Ruşen Çakır'dan cemaat yazarlarına itiraz. Çakır'a göre cemaat hem siyasi hem de sivillikten çıktı.

VAN 14.02.2014 11:37:02 0
FG Cemaati ‘Sivil’, AKP ‘Siyasal’ İslam mı?
Tarih: 01.01.0001 00:00
Son süreçte cemaat-hükümet çatışması paralelinde FG Cemaatinin medya organı Zaman yazarlarınca gündeme getirilen sivil-siyasal İslam tartışmasına Ruşen Çakır da katıldı.

Ruşen Çakır Zaman gazetesinin 3 yazarına 'siyasal İslam' ayarı verdi. Çakır'a göre Erdoğan bu sabırsız yazarlar olduğu sürece çok şanslı.

Zaman gazetesi yazarlarının son dönemde sık sık siyasal İslam'ın bittiğini vurgulayarak sivilin ön plana çıktığını vurgulamalarına Vatan gazetesi yazarı Çakır'dan itiraz geldi.

Zaman yazarları Mümtazer Türköne, A. Turan Alkan ve Ali Bulaç'ın üzüm yemek yerine adeta bağcıyı dövmek derdinde olduğunun altını çizen Çakır itibarlarının ve etkilerinin giderek azaldığını söyledi.

Çünkü Çakır'a göre cemaat bu üç yazarın yazdıklarının aksine ne sivil ne de siyaset dışı! AK Parti'de sadece siyasi değil Zaten kavga da buradan kopuyor.

Ruşen Çakır’ın yazısı:

ZAMAN'DAN ÜÇ YAZAR / VATAN

Başbakan Erdoğan‘ın şanslı bir siyasetçi olduğu farklı kişilerce, değişik vesilelerle dile getirildi ki ben de öyle düşünüyorum. Onun en şanslı olduğu konulardan biri de, medyada kendisini etkili bir şekilde eleştiren kişilerin fazlasıyla sabırsız olmaları.

Üçü de Zaman Gazetesi‘nde yazıyor. İkisi ülkücü hareket kökenli Ahmet Turan Alkan ile Mümtazer Türköne, diğeri İslamcı bir isim olan Ali Bulaç.

Kuşkusuz kimi zaman farklı, hatta yer yer karşıt argümanlara sahip olsalar da üç yazar da kabaca Gülen cemaatini “sivil İslam“, AKP’yi de“siyasi İslam“ olarak okuyor ve “sivil” olanın “siyasi” olana üstün gelmesini bir tür kaçınılmaz bir durum olarak öngörüyorlar.

CEMAAT SİYASİDİR

İlk itirazım Gülen hareketinin siyasi olmadığı tespitine.
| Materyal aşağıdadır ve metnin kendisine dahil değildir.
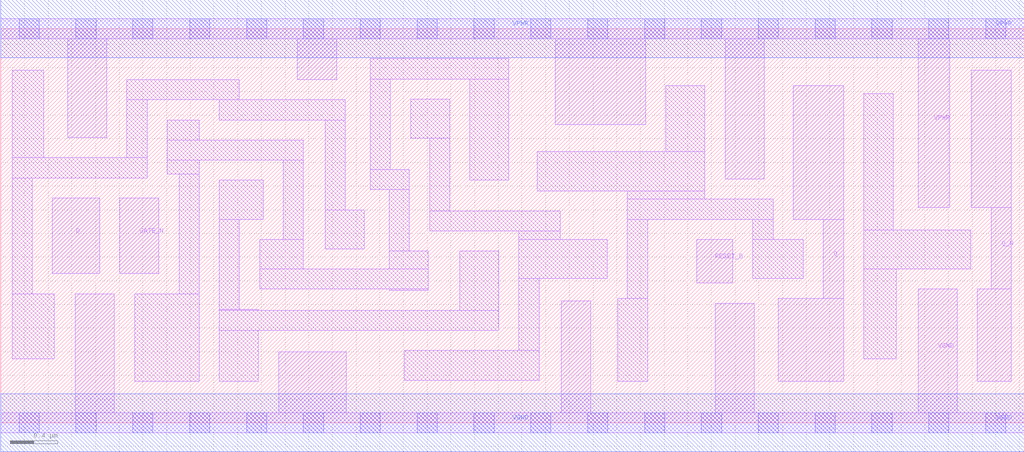
<source format=lef>
# Copyright 2020 The SkyWater PDK Authors
#
# Licensed under the Apache License, Version 2.0 (the "License");
# you may not use this file except in compliance with the License.
# You may obtain a copy of the License at
#
#     https://www.apache.org/licenses/LICENSE-2.0
#
# Unless required by applicable law or agreed to in writing, software
# distributed under the License is distributed on an "AS IS" BASIS,
# WITHOUT WARRANTIES OR CONDITIONS OF ANY KIND, either express or implied.
# See the License for the specific language governing permissions and
# limitations under the License.
#
# SPDX-License-Identifier: Apache-2.0

VERSION 5.7 ;
  NAMESCASESENSITIVE ON ;
  NOWIREEXTENSIONATPIN ON ;
  DIVIDERCHAR "/" ;
  BUSBITCHARS "[]" ;
UNITS
  DATABASE MICRONS 200 ;
END UNITS
MACRO sky130_fd_sc_ms__dlrbn_1
  CLASS CORE ;
  SOURCE USER ;
  FOREIGN sky130_fd_sc_ms__dlrbn_1 ;
  ORIGIN  0.000000  0.000000 ;
  SIZE  8.640000 BY  3.330000 ;
  SYMMETRY X Y ;
  SITE unit ;
  PIN D
    ANTENNAGATEAREA  0.233700 ;
    DIRECTION INPUT ;
    USE SIGNAL ;
    PORT
      LAYER li1 ;
        RECT 0.435000 1.260000 0.835000 1.900000 ;
    END
  END D
  PIN Q
    ANTENNADIFFAREA  0.518900 ;
    DIRECTION OUTPUT ;
    USE SIGNAL ;
    PORT
      LAYER li1 ;
        RECT 6.565000 0.350000 7.115000 1.050000 ;
        RECT 6.690000 1.720000 7.115000 2.850000 ;
        RECT 6.945000 1.050000 7.115000 1.720000 ;
    END
  END Q
  PIN Q_N
    ANTENNADIFFAREA  0.524500 ;
    DIRECTION OUTPUT ;
    USE SIGNAL ;
    PORT
      LAYER li1 ;
        RECT 8.195000 1.820000 8.530000 2.980000 ;
        RECT 8.245000 0.350000 8.530000 1.130000 ;
        RECT 8.360000 1.130000 8.530000 1.820000 ;
    END
  END Q_N
  PIN RESET_B
    ANTENNAGATEAREA  0.312600 ;
    DIRECTION INPUT ;
    USE SIGNAL ;
    PORT
      LAYER li1 ;
        RECT 5.875000 1.180000 6.180000 1.550000 ;
    END
  END RESET_B
  PIN GATE_N
    ANTENNAGATEAREA  0.262200 ;
    DIRECTION INPUT ;
    USE CLOCK ;
    PORT
      LAYER li1 ;
        RECT 1.005000 1.260000 1.335000 1.900000 ;
    END
  END GATE_N
  PIN VGND
    DIRECTION INOUT ;
    USE GROUND ;
    PORT
      LAYER li1 ;
        RECT 0.000000 -0.085000 8.640000 0.085000 ;
        RECT 0.630000  0.085000 0.960000 1.090000 ;
        RECT 2.345000  0.085000 2.915000 0.600000 ;
        RECT 4.730000  0.085000 4.980000 1.030000 ;
        RECT 6.030000  0.085000 6.360000 1.010000 ;
        RECT 7.745000  0.085000 8.075000 1.130000 ;
      LAYER mcon ;
        RECT 0.155000 -0.085000 0.325000 0.085000 ;
        RECT 0.635000 -0.085000 0.805000 0.085000 ;
        RECT 1.115000 -0.085000 1.285000 0.085000 ;
        RECT 1.595000 -0.085000 1.765000 0.085000 ;
        RECT 2.075000 -0.085000 2.245000 0.085000 ;
        RECT 2.555000 -0.085000 2.725000 0.085000 ;
        RECT 3.035000 -0.085000 3.205000 0.085000 ;
        RECT 3.515000 -0.085000 3.685000 0.085000 ;
        RECT 3.995000 -0.085000 4.165000 0.085000 ;
        RECT 4.475000 -0.085000 4.645000 0.085000 ;
        RECT 4.955000 -0.085000 5.125000 0.085000 ;
        RECT 5.435000 -0.085000 5.605000 0.085000 ;
        RECT 5.915000 -0.085000 6.085000 0.085000 ;
        RECT 6.395000 -0.085000 6.565000 0.085000 ;
        RECT 6.875000 -0.085000 7.045000 0.085000 ;
        RECT 7.355000 -0.085000 7.525000 0.085000 ;
        RECT 7.835000 -0.085000 8.005000 0.085000 ;
        RECT 8.315000 -0.085000 8.485000 0.085000 ;
      LAYER met1 ;
        RECT 0.000000 -0.245000 8.640000 0.245000 ;
    END
  END VGND
  PIN VPWR
    DIRECTION INOUT ;
    USE POWER ;
    PORT
      LAYER li1 ;
        RECT 0.000000 3.245000 8.640000 3.415000 ;
        RECT 0.565000 2.410000 0.895000 3.245000 ;
        RECT 2.505000 2.900000 2.835000 3.245000 ;
        RECT 4.680000 2.520000 5.445000 3.245000 ;
        RECT 6.115000 2.060000 6.445000 3.245000 ;
        RECT 7.745000 1.820000 8.010000 3.245000 ;
      LAYER mcon ;
        RECT 0.155000 3.245000 0.325000 3.415000 ;
        RECT 0.635000 3.245000 0.805000 3.415000 ;
        RECT 1.115000 3.245000 1.285000 3.415000 ;
        RECT 1.595000 3.245000 1.765000 3.415000 ;
        RECT 2.075000 3.245000 2.245000 3.415000 ;
        RECT 2.555000 3.245000 2.725000 3.415000 ;
        RECT 3.035000 3.245000 3.205000 3.415000 ;
        RECT 3.515000 3.245000 3.685000 3.415000 ;
        RECT 3.995000 3.245000 4.165000 3.415000 ;
        RECT 4.475000 3.245000 4.645000 3.415000 ;
        RECT 4.955000 3.245000 5.125000 3.415000 ;
        RECT 5.435000 3.245000 5.605000 3.415000 ;
        RECT 5.915000 3.245000 6.085000 3.415000 ;
        RECT 6.395000 3.245000 6.565000 3.415000 ;
        RECT 6.875000 3.245000 7.045000 3.415000 ;
        RECT 7.355000 3.245000 7.525000 3.415000 ;
        RECT 7.835000 3.245000 8.005000 3.415000 ;
        RECT 8.315000 3.245000 8.485000 3.415000 ;
      LAYER met1 ;
        RECT 0.000000 3.085000 8.640000 3.575000 ;
    END
  END VPWR
  OBS
    LAYER li1 ;
      RECT 0.095000 0.540000 0.450000 1.090000 ;
      RECT 0.095000 1.090000 0.265000 2.070000 ;
      RECT 0.095000 2.070000 1.235000 2.240000 ;
      RECT 0.095000 2.240000 0.365000 2.980000 ;
      RECT 1.065000 2.240000 1.235000 2.730000 ;
      RECT 1.065000 2.730000 2.015000 2.900000 ;
      RECT 1.130000 0.350000 1.675000 1.090000 ;
      RECT 1.405000 2.100000 1.675000 2.220000 ;
      RECT 1.405000 2.220000 2.555000 2.390000 ;
      RECT 1.405000 2.390000 1.675000 2.560000 ;
      RECT 1.505000 1.090000 1.675000 2.100000 ;
      RECT 1.845000 0.350000 2.175000 0.780000 ;
      RECT 1.845000 0.780000 4.205000 0.950000 ;
      RECT 1.845000 0.950000 2.175000 0.960000 ;
      RECT 1.845000 0.960000 2.015000 1.720000 ;
      RECT 1.845000 1.720000 2.215000 2.050000 ;
      RECT 1.845000 2.560000 2.910000 2.730000 ;
      RECT 2.185000 1.130000 3.610000 1.300000 ;
      RECT 2.185000 1.300000 2.555000 1.550000 ;
      RECT 2.385000 1.550000 2.555000 2.220000 ;
      RECT 2.740000 1.470000 3.070000 1.800000 ;
      RECT 2.740000 1.800000 2.910000 2.560000 ;
      RECT 3.120000 1.970000 3.450000 2.140000 ;
      RECT 3.120000 2.140000 3.290000 2.905000 ;
      RECT 3.120000 2.905000 4.290000 3.075000 ;
      RECT 3.280000 1.120000 3.610000 1.130000 ;
      RECT 3.280000 1.300000 3.610000 1.450000 ;
      RECT 3.280000 1.450000 3.450000 1.970000 ;
      RECT 3.405000 0.360000 4.545000 0.610000 ;
      RECT 3.460000 2.405000 3.790000 2.735000 ;
      RECT 3.620000 1.620000 4.725000 1.790000 ;
      RECT 3.620000 1.790000 3.790000 2.405000 ;
      RECT 3.875000 0.950000 4.205000 1.450000 ;
      RECT 3.960000 2.050000 4.290000 2.905000 ;
      RECT 4.375000 0.610000 4.545000 1.220000 ;
      RECT 4.375000 1.220000 5.120000 1.550000 ;
      RECT 4.375000 1.550000 4.725000 1.620000 ;
      RECT 4.530000 1.960000 5.945000 2.290000 ;
      RECT 5.210000 0.350000 5.460000 1.050000 ;
      RECT 5.290000 1.050000 5.460000 1.720000 ;
      RECT 5.290000 1.720000 6.520000 1.890000 ;
      RECT 5.290000 1.890000 5.945000 1.960000 ;
      RECT 5.615000 2.290000 5.945000 2.850000 ;
      RECT 6.350000 1.220000 6.775000 1.550000 ;
      RECT 6.350000 1.550000 6.520000 1.720000 ;
      RECT 7.285000 0.540000 7.560000 1.300000 ;
      RECT 7.285000 1.300000 8.190000 1.630000 ;
      RECT 7.285000 1.630000 7.535000 2.780000 ;
  END
END sky130_fd_sc_ms__dlrbn_1

</source>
Her ne kadar eğitim, medya gibi toplumsal alandaki faaliyetleri öne çıksa ve kendisini ısrarla “siyaset üstü” göstermek istese de cemaat öteden beri siyasetle yakından ilgilenmiştir. 1995‘ten 28 Şubat 1997‘ye kadarki süreçte Fethullah Gülen‘in merkez sağ ve sol siyasetçilerle yoğun ilişkisiyle bu ilgi alenileşti. 17 Aralık süreciyle birlikteyse cemaatin nerdeyse tek gündem maddesi siyaset oldu.

CEMAAT KADROLAŞTI SİVİL DEĞİL

İkinci itirazım cemaatin sivilliği iddiasına. İlk andan itibaren benimsenmiş olan devlet içinde kadrolaşma stratejisinin, buna bağlı olarak cemaat içinde, benim “sivil olmayan kanat“ diye adlandırdığım bir yapının neredeyse özerk bir şekilde ortaya çıkıp güçlenmesinin sivillikle fazla ilgisi olduğunu sanmıyorum. Yine birbirinden farklı kesimlerin cemaate yönelik olarak şeffaflaşma çağrısı yapmaları da sivillik iddiasına ciddi olarak gölge düşürüyor.

AKP SADECE SİYASİ DEĞİLDİR

Öte yandan AKP’yi sadece siyasi bir yapı olarak görmek de sorunlu olacaktır. Öncelikle AKP’nin sırtını yasladığı Milli Görüş hareketinin başından itibaren çok güçlü bir İslami toplumsal zemin üzerinde yükseldiğini; kendisi yükseldikçe bu zemini de genişletip zenginleştirdiğini biliyoruz.

İkinci olarak, son günlerde ortalığa saçılan bilgilerden, AKP lideri Erdoğan’ın, Gülen hareketinin aşırı güçlenmesinden tedirgin olduğu için başka İslami cemaatlere ciddi yatırımlar yapmış olduğunu; bunları başta eğitim olmak üzere toplumsal alanda Gülen hareketine alternatif faaliyetlere teşvik ettiğini öğreniyoruz.

Özetle, sivil olması beklenen Gülen cemaatinin gözü siyasi alanda, siyasi olması beklenen AKP’nin de gözü sivil alanda. Zaten kavga da esas olarak bu yüzden çıkıyor.